Atâ/atıyye; zengin bir kimsenin, hizmet karşılığı olmadan bir insana verdiği bağış, takviye ve hibe anlamına da gelir.
Sözlükte “bağışlama, hîbe, atıyye, ihsan verme ve verilen şey” anlamına gelen atâ, Kur’ân’da dört âyette geçmiş ve lütuf, ihsan ve bağış anlamlarında kullanılmıştır Hûd, 11/108; İsrâ, 17/20; Yâsin, 36/39 ve Nebe 78/36. Atâ, atıyye çoğulu atâya ile eşanlamdadır.
Hz.

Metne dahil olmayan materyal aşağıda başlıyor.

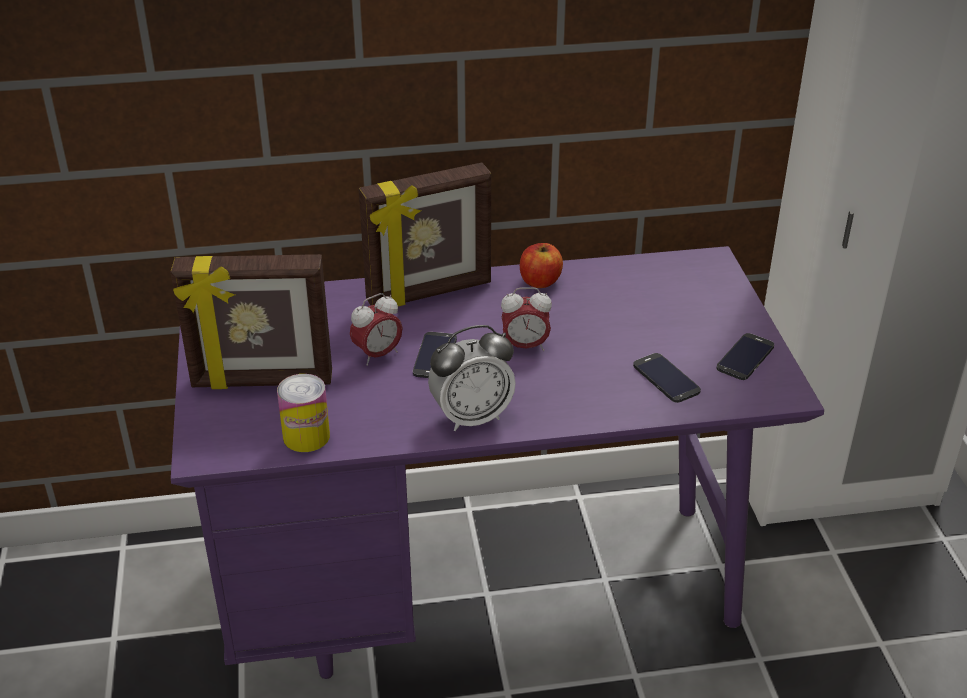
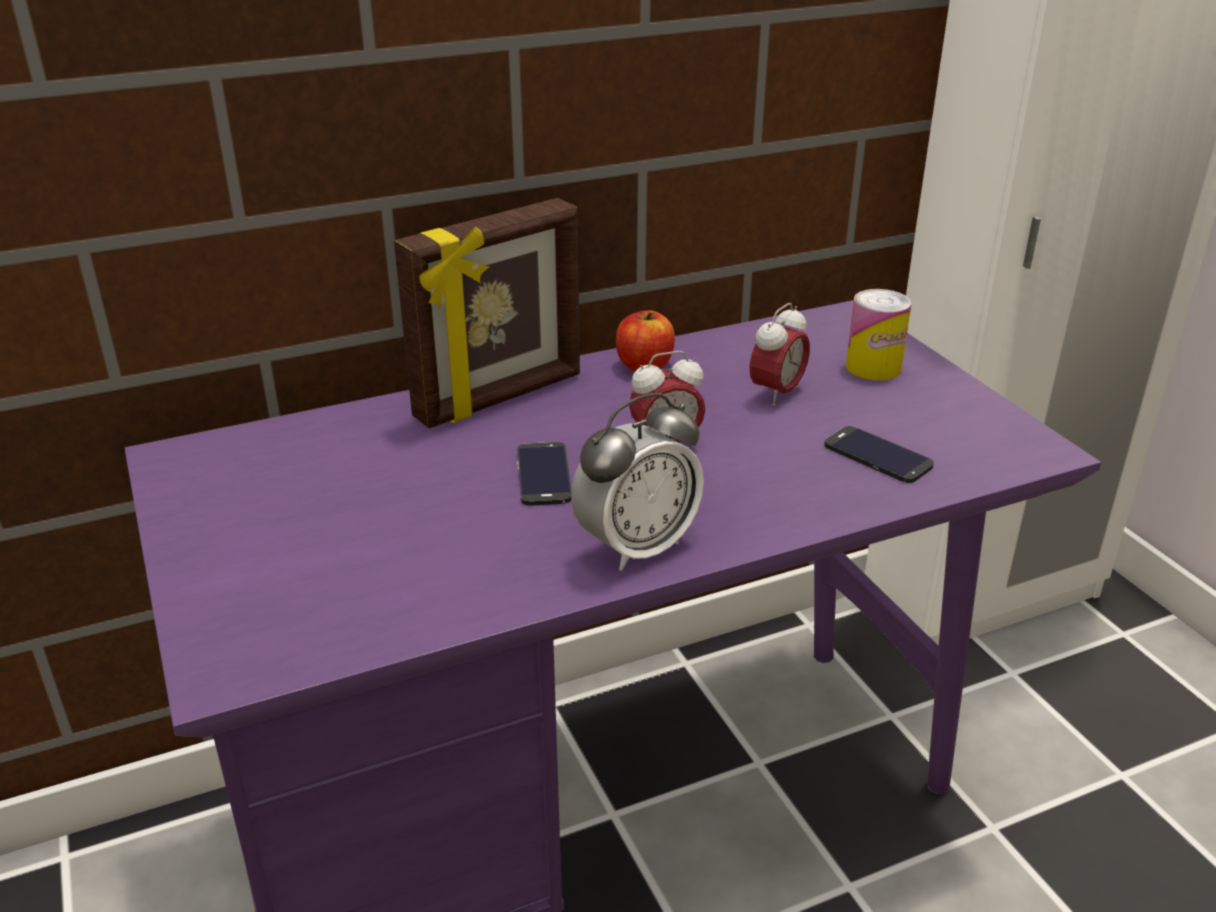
camera: 15 degrees left, 5 degrees down
(262, 382) = (290, 548): picture frame -> none
(306, 436) = (390, 617): can -> can (873, 367)
(377, 355) = (458, 485): alarm clock -> alarm clock (776, 393)
(745, 357) = (961, 416): phone -> none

Ömer r. a.; harac, cizye, ganimet ve ticaret mülklerinden alınan ödentiler fey ile zekat kazançlarından kurduğu divan teşkilatı taşıtıyla senede bir kere müslümanlara verdiği paraya atâ/atıyye demiştir. Atıyyelerin dağıtımını Medine’de bizzat Hz. Ömer’in kendisi üstlenmiş, öteki bölgelerde ise bu misyonu âmillere vermiştir. Bölgelerdeki kabileleri iyi tanıyan arif, nakîb ve emin unvanındaki misyonlular, atıyyeleri konutlara kadar götürüp sahiplerine vermişlerdir.
Daha sonraki devirlerde atıyyeler, halifelerin seçim ettiği belli kimselere tahsis edilmiştir. Meselâ Abbasiler döneminde Hz. Ali ve Hz. Abbas soyundan gelen bazı aileler ile askerliği iş edinenlere verilmiştir.